▶ **Instructions for the task**
Can you give again, line for line, the data starting at the line that contains "SOLICITE UM ORÇAMENTO" and ending at the line that contains "(11) 99429-3546"?

Page-level text extractions:
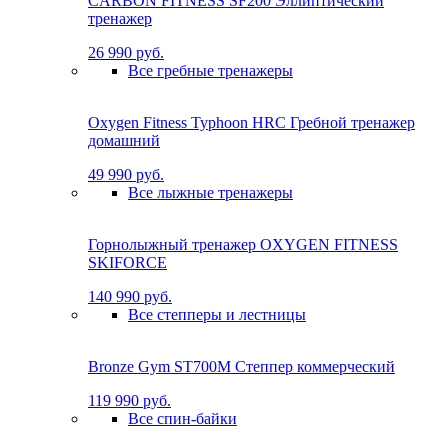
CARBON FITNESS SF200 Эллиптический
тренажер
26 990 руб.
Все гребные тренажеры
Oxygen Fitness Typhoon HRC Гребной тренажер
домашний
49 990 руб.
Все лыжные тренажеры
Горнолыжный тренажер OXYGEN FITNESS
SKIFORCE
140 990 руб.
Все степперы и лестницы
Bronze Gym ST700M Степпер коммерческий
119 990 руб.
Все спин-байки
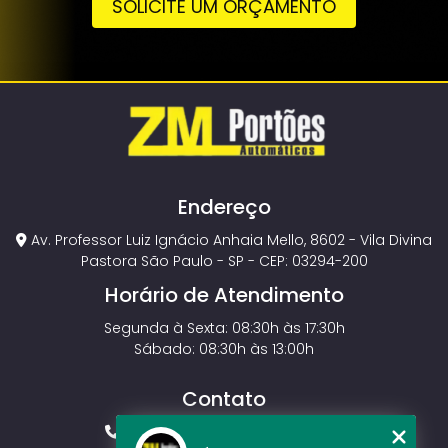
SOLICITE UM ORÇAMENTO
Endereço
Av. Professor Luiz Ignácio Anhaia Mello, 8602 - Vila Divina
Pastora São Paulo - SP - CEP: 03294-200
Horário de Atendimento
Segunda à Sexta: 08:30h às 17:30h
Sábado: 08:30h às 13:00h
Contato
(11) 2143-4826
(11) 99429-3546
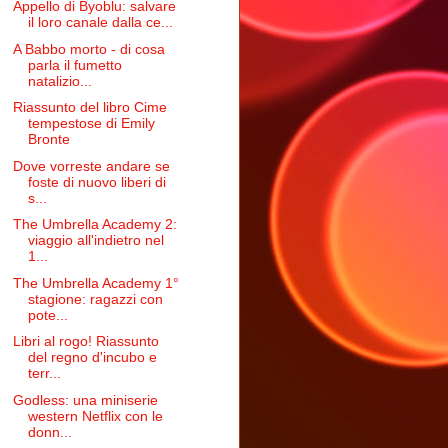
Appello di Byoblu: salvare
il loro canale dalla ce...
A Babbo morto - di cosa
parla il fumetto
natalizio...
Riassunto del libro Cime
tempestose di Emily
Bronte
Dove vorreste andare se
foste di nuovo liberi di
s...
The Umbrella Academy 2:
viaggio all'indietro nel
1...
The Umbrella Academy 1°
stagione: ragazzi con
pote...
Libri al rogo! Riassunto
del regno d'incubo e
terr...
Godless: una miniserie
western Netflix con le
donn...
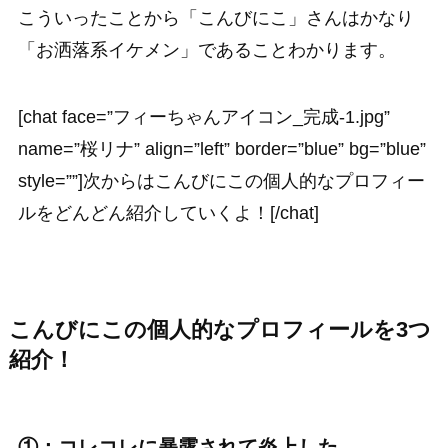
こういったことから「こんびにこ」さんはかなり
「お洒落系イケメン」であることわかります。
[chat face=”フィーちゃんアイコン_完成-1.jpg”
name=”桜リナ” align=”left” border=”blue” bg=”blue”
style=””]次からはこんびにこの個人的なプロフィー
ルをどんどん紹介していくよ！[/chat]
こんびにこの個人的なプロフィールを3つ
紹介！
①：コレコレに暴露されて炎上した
---
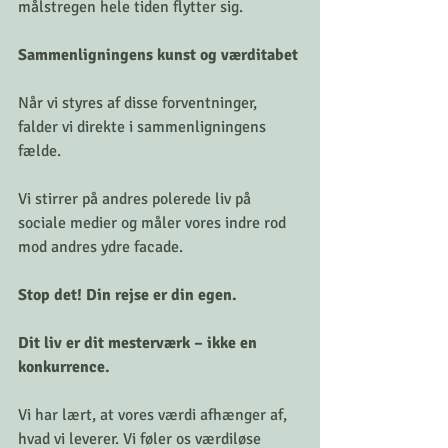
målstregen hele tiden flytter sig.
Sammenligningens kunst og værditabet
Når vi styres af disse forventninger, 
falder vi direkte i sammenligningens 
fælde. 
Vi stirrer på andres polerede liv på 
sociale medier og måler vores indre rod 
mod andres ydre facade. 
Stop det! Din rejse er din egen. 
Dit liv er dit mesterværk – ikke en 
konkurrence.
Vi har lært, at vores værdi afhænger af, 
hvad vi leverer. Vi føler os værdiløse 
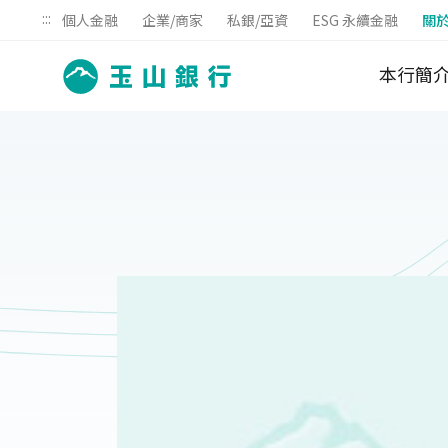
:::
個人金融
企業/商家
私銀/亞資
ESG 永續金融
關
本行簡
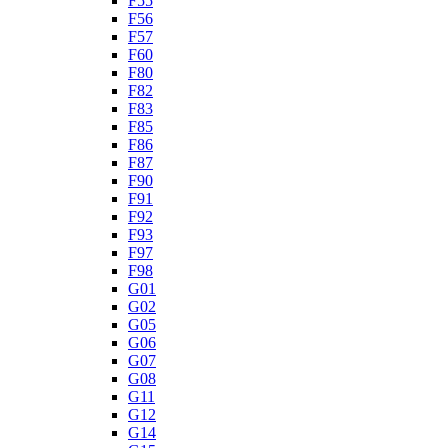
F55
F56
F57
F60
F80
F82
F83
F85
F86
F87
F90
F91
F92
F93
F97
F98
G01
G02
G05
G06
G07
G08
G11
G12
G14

▶ **Output of the task**
SOLICITE UM ORÇAMENTO
Endereço
Av. Professor Luiz Ignácio Anhaia Mello, 8602 - Vila Divina
Pastora São Paulo - SP - CEP: 03294-200
Horário de Atendimento
Segunda à Sexta: 08:30h às 17:30h
Sábado: 08:30h às 13:00h
Contato
(11) 2143-4826
(11) 99429-3546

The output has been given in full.